** Opening Excerpt block **
We wrote a protocol of our methods that was externally reviewed before we searched and summarized the data. Our inclusion criteria were as follows: (i) any study type that reported patient outcomes except single case reports; (ii) for clinical studies, only children under 12 years of age, and for pharmacokinetic studies, adults as well; (iii) as antibiotics, amoxicillin, ampicillin, cotrimoxazole, gentamicin, penicillin G, chloramphenicol, ceftriaxone and ciprofloxacin; as a control in controlled trials, placebo or active treatment; as predefined outcomes, death, recovery, weight gain, prevention of septic shock and adverse events.

We searched CENTRAL, MEDLINE, EMBASE, LILACS, POPLINE and CAB Abstracts to retrieve relevant studies published between 1951 and September 2010 regardless of language, publication status or study type (Box 2). For ongoing trials, we also accessed the WHO International Clinical Trials Registry Platform, metaRegister of Current Controlled Trials, Clinical trial.gov, the European register of clinical trials on medicines for children and the Lancet’s list of accepted protocols. We contacted experts in the field and manually searched presentations from relevant conferences, reports and the reference lists of the studies identified. We used standard textbooks as references for pharmacokinetic data in eutrophic children.^24,25

Box 2. Search strategy for databases of published studies on the use of antibiotics in children with severe acute malnutrition.
** Closing Excerpt block **
** Opening Records block **
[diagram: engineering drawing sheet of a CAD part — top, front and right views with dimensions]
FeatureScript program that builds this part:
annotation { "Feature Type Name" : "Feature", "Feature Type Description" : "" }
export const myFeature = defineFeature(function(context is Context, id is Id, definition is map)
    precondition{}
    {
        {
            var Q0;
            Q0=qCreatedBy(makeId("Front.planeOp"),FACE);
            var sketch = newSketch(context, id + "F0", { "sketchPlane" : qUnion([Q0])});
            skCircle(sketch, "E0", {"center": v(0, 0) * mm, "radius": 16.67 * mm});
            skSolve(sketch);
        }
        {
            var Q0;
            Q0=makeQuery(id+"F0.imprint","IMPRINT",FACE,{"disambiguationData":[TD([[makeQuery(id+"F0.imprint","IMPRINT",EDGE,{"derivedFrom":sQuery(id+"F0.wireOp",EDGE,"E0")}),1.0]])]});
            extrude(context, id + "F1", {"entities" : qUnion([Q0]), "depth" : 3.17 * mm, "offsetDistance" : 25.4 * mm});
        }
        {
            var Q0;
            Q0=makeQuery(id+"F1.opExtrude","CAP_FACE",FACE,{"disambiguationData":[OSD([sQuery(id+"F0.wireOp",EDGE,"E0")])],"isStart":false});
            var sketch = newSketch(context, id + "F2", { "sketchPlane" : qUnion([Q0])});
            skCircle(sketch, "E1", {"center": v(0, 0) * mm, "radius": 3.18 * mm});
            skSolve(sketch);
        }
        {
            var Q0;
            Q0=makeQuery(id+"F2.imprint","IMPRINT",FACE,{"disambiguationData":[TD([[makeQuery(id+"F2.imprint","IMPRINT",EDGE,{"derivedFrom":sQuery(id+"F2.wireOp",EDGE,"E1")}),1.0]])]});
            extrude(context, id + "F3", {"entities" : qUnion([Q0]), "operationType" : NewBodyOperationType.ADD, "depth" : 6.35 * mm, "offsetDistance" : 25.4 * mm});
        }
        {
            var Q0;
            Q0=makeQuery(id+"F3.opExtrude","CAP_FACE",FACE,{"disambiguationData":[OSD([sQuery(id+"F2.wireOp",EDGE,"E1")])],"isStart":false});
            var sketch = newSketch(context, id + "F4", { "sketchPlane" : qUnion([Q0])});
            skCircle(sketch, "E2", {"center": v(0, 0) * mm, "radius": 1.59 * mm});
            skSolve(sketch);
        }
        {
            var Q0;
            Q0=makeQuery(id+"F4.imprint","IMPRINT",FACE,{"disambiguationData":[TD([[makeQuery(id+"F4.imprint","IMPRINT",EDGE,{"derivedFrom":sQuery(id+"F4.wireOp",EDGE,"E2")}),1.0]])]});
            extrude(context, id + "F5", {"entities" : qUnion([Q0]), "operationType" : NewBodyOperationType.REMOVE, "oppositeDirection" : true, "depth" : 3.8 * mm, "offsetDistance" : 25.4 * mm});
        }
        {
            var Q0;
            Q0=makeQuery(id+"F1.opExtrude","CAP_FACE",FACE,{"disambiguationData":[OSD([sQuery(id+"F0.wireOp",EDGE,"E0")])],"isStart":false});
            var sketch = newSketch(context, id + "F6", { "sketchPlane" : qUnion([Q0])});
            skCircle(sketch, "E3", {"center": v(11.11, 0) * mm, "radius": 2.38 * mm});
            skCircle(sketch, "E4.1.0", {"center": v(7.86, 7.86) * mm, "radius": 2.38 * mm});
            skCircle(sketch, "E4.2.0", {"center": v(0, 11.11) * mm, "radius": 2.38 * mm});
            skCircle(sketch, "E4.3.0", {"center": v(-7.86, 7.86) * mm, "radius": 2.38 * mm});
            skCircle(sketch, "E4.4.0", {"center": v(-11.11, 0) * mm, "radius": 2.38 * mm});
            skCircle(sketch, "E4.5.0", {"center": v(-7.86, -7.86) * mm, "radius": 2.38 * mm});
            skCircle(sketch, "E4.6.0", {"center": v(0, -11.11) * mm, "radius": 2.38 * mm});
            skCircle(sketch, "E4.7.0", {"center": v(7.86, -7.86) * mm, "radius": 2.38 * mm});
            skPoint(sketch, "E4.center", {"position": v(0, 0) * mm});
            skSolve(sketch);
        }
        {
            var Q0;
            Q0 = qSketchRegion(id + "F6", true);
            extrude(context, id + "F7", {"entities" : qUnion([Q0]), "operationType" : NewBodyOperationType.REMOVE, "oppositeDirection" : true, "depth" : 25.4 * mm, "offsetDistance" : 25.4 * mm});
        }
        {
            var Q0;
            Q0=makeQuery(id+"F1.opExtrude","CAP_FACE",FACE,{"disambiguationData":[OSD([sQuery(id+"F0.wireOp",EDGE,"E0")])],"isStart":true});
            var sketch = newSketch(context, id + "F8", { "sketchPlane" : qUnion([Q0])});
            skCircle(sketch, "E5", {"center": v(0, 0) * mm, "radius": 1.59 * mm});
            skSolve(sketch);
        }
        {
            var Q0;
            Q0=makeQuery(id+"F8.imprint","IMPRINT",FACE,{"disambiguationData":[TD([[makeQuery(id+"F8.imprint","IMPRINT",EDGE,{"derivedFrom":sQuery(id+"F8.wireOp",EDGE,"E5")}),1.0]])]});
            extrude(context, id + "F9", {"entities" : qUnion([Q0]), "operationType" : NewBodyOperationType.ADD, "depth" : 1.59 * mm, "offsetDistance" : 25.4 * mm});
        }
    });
** Closing Records block **
What you will do
From the excerpt above on antibiotic use in children with severe acute malnutrition, write out word for word the part that opens with "We wrote a protocol" and closes with "and adverse events.".

Answer below
We wrote a protocol of our methods that was externally reviewed before we searched and summarized the data. Our inclusion criteria were as follows: (i) any study type that reported patient outcomes except single case reports; (ii) for clinical studies, only children under 12 years of age, and for pharmacokinetic studies, adults as well; (iii) as antibiotics, amoxicillin, ampicillin, cotrimoxazole, gentamicin, penicillin G, chloramphenicol, ceftriaxone and ciprofloxacin; as a control in controlled trials, placebo or active treatment; as predefined outcomes, death, recovery, weight gain, prevention of septic shock and adverse events.